Below are some records; copy each line in them that contains "center".

Data to examine:
__________
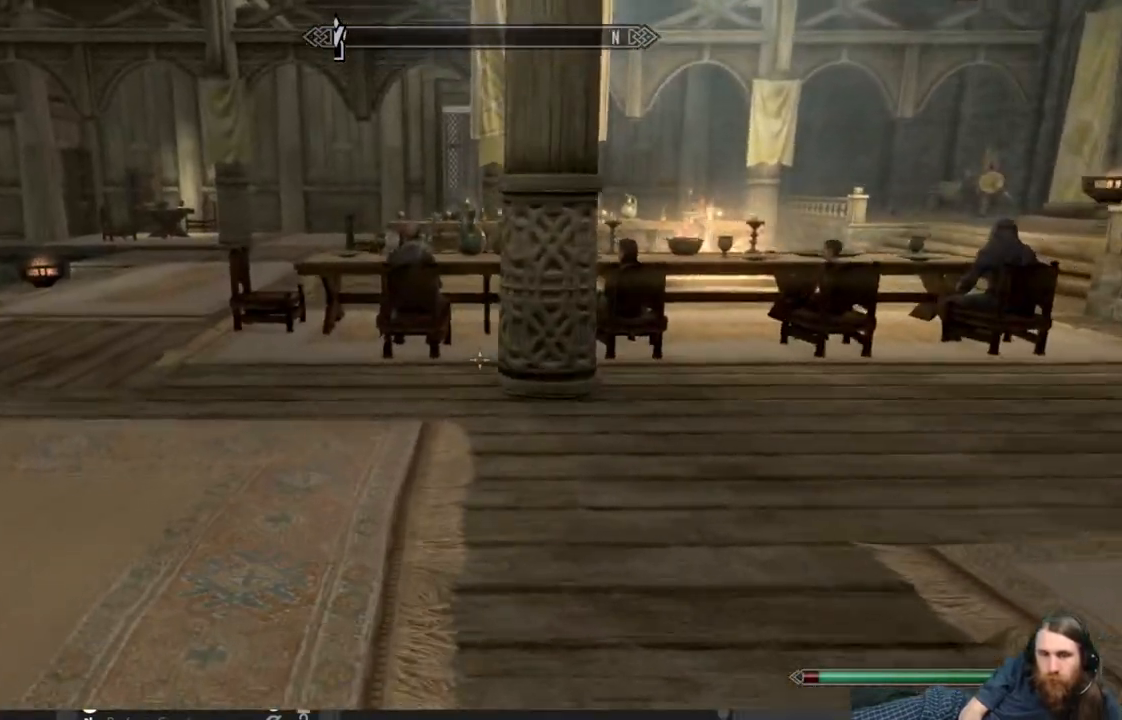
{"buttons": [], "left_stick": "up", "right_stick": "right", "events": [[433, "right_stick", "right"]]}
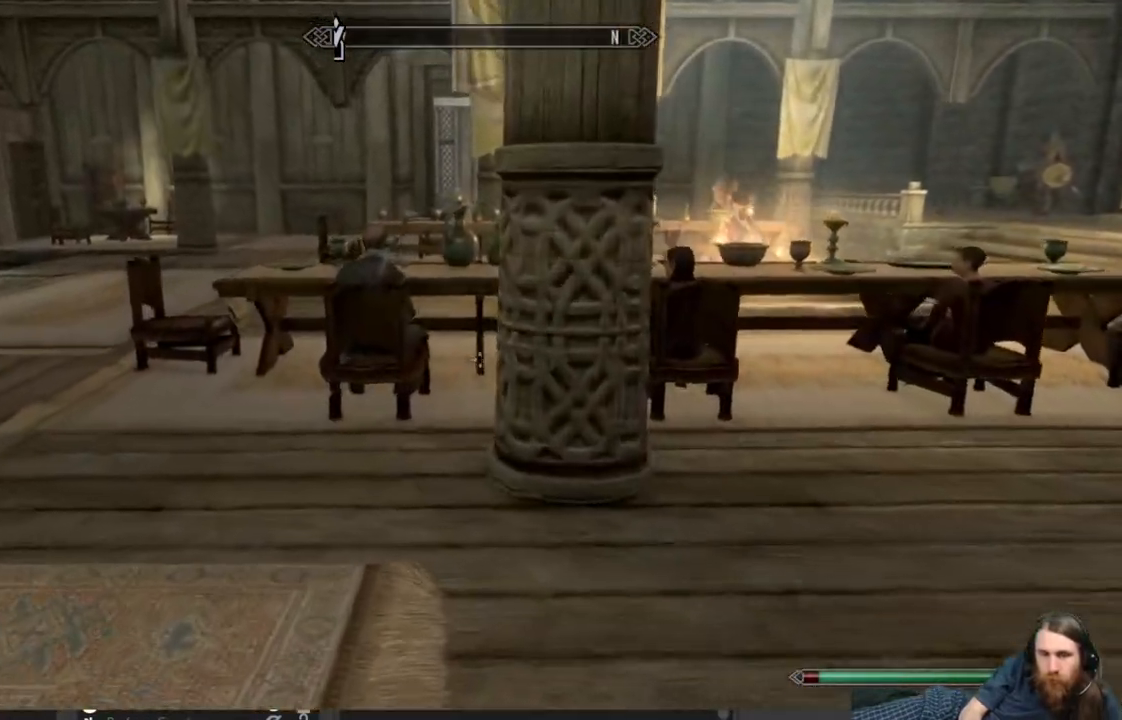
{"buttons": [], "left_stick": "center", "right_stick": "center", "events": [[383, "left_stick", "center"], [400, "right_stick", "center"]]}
__________
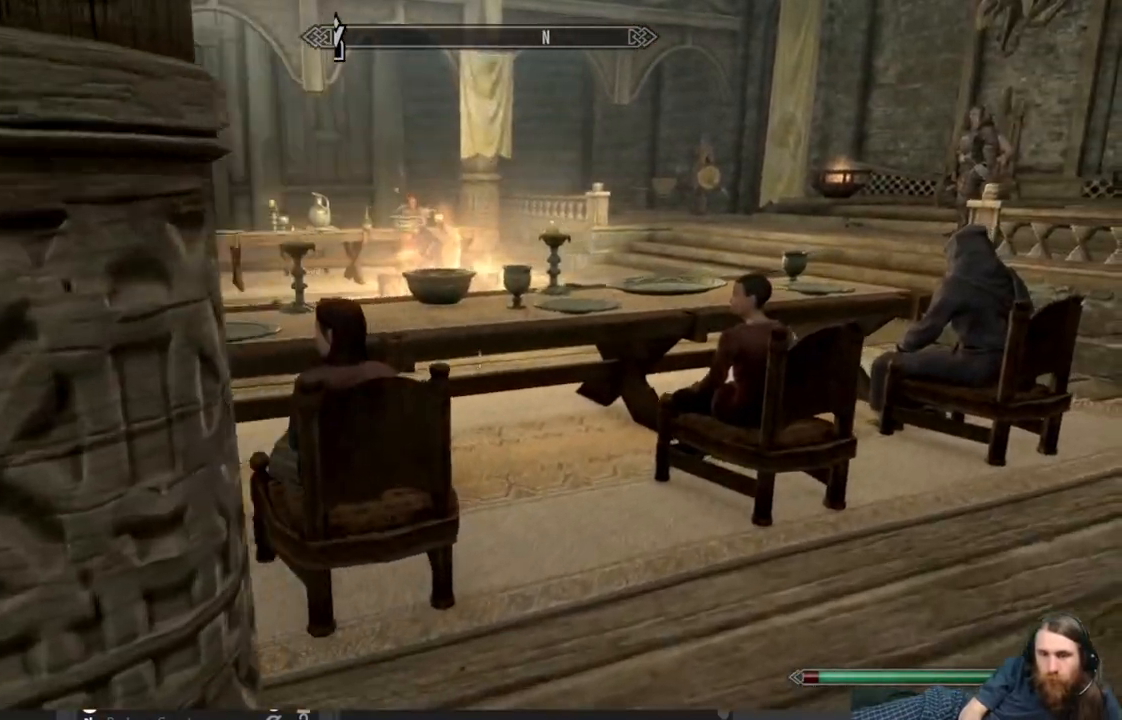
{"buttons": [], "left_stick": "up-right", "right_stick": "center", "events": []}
__________
Answer to this problem:
{"buttons": [], "left_stick": "center", "right_stick": "center", "events": [[383, "left_stick", "center"], [400, "right_stick", "center"]]}
{"buttons": [], "left_stick": "up-right", "right_stick": "center", "events": []}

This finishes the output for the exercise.